→ EXERCISE AIM:
Express the item lines from the one containing "Are the bars" through the one containing "Which series reaches", inclusive, as a JSON list of strings with one string per line. Omit blank lines and leave the pictures out.

GIVEN RECORDS: Begin

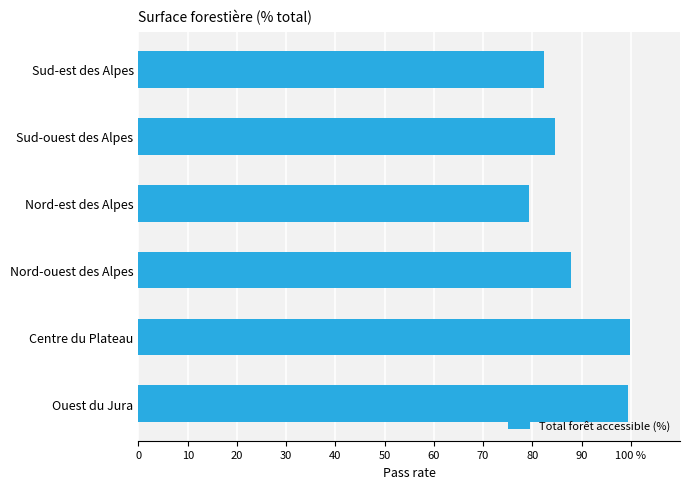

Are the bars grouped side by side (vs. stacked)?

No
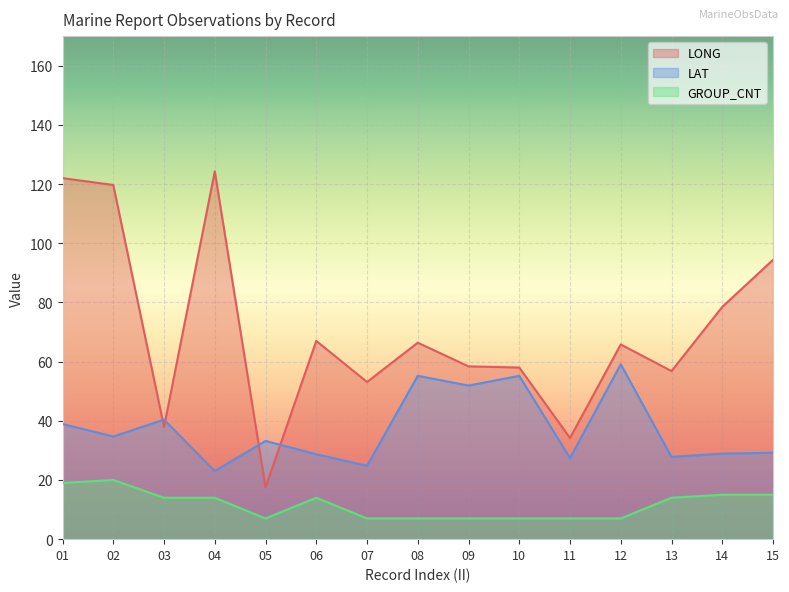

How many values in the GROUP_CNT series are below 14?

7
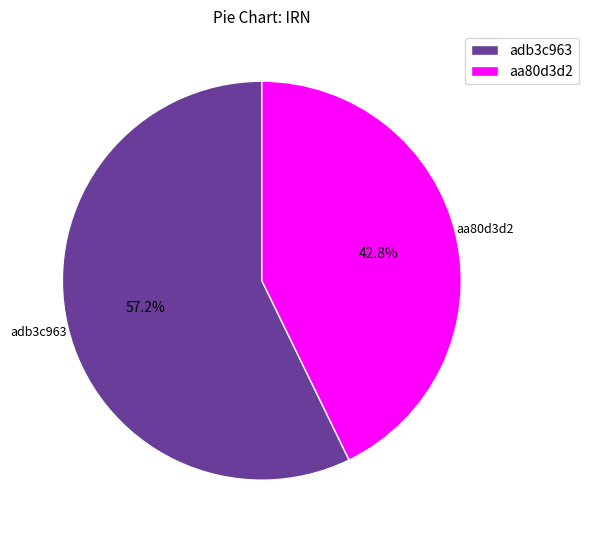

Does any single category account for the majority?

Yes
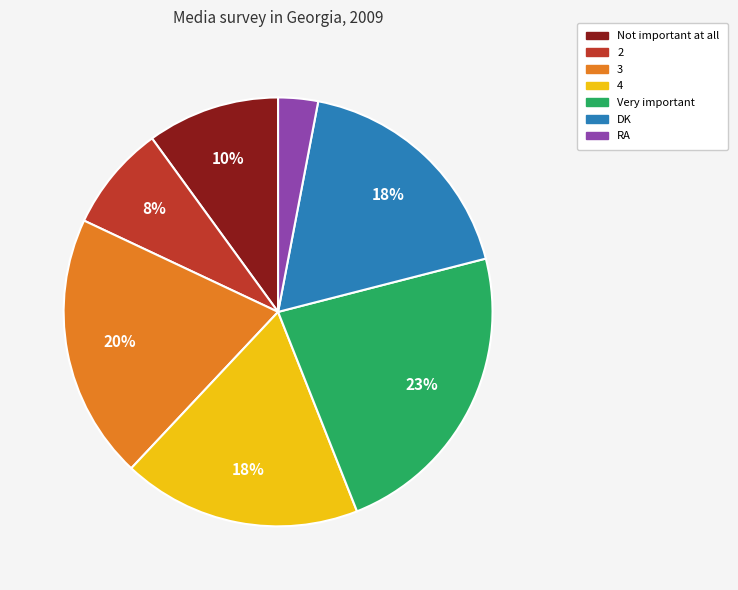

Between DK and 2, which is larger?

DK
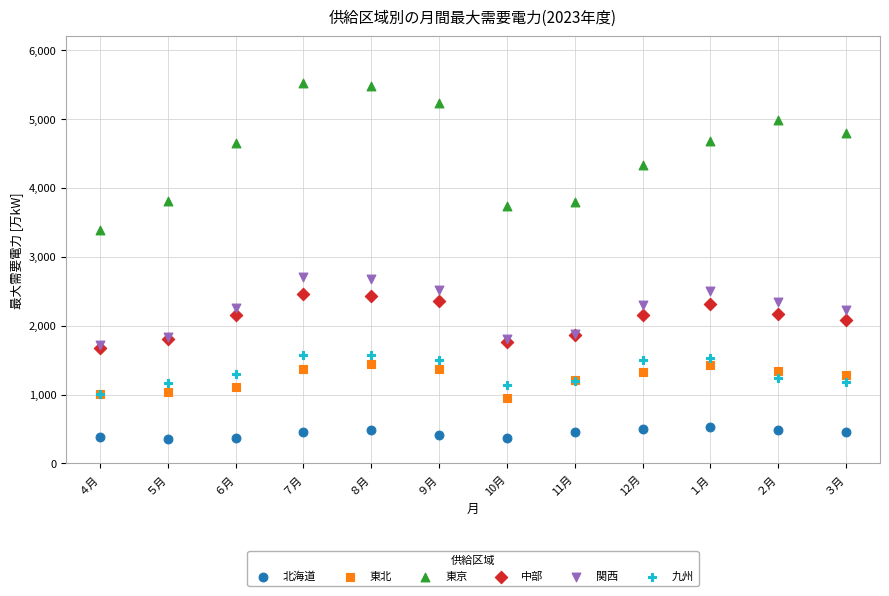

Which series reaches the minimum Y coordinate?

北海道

GIVEN RECORDS: End
GIVEN RECORDS: Begin

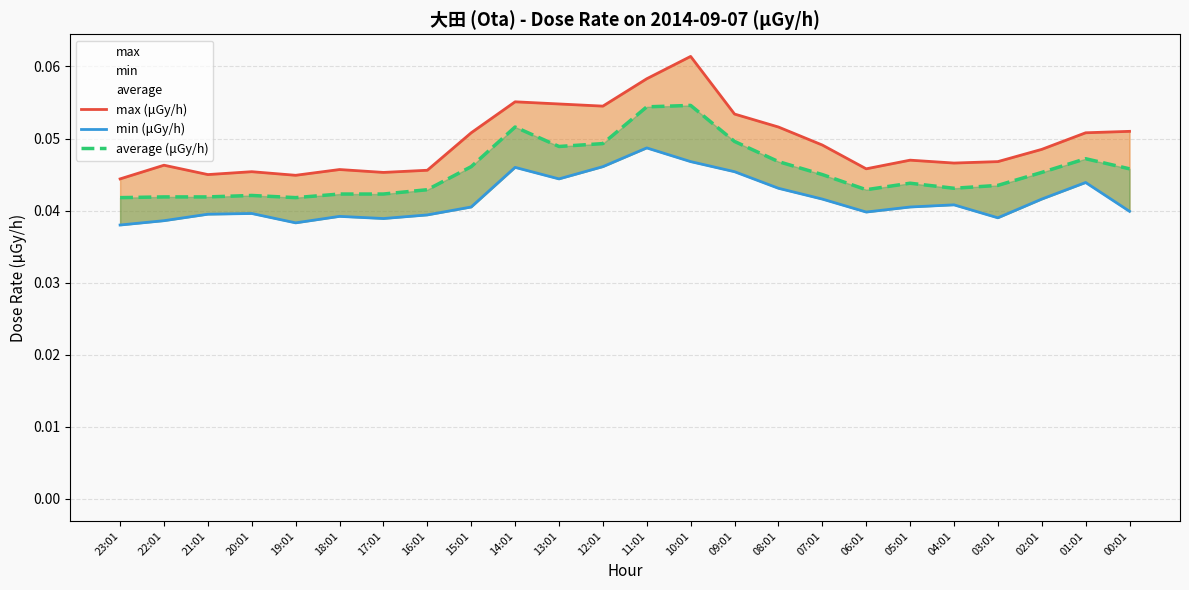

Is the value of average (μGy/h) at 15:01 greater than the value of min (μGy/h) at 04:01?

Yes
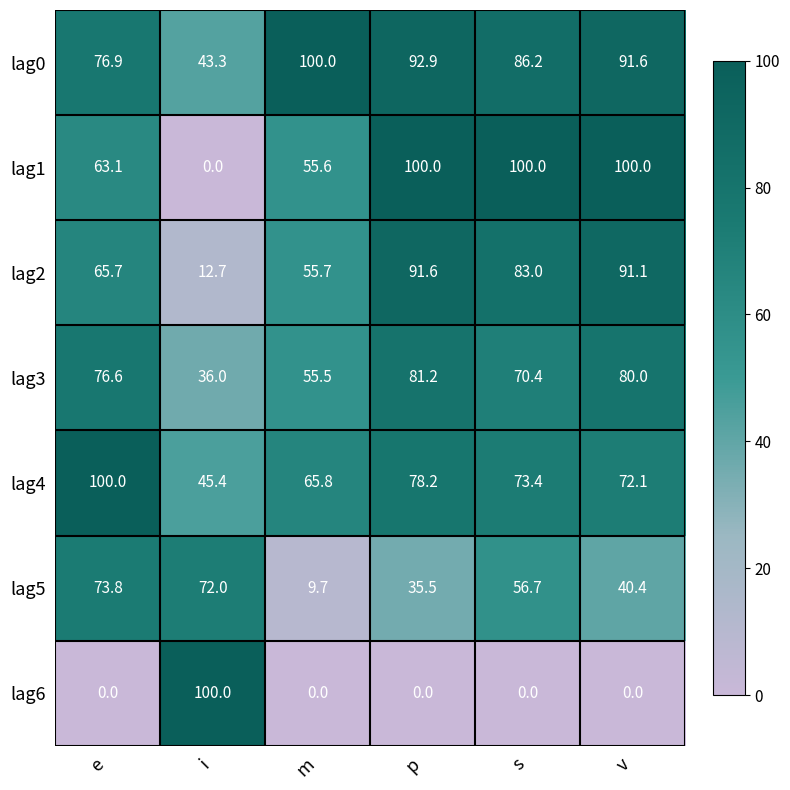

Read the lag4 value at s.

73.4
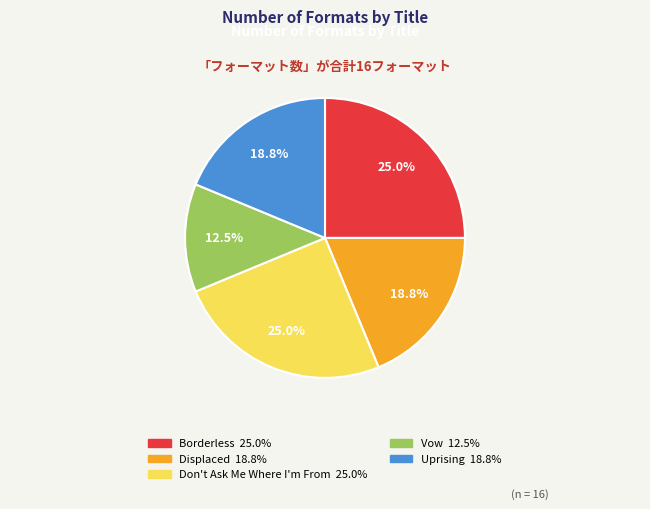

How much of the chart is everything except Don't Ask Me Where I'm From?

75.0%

GIVEN RECORDS: End

→ RESULT FOR THIS TASK:
[
  "Are the bars grouped side by side (vs. stacked)?",
  "No",
  "How many values in the GROUP_CNT series are below 14?",
  "7",
  "Does any single category account for the majority?",
  "Yes",
  "Between DK and 2, which is larger?",
  "DK",
  "Which series reaches the minimum Y coordinate?"
]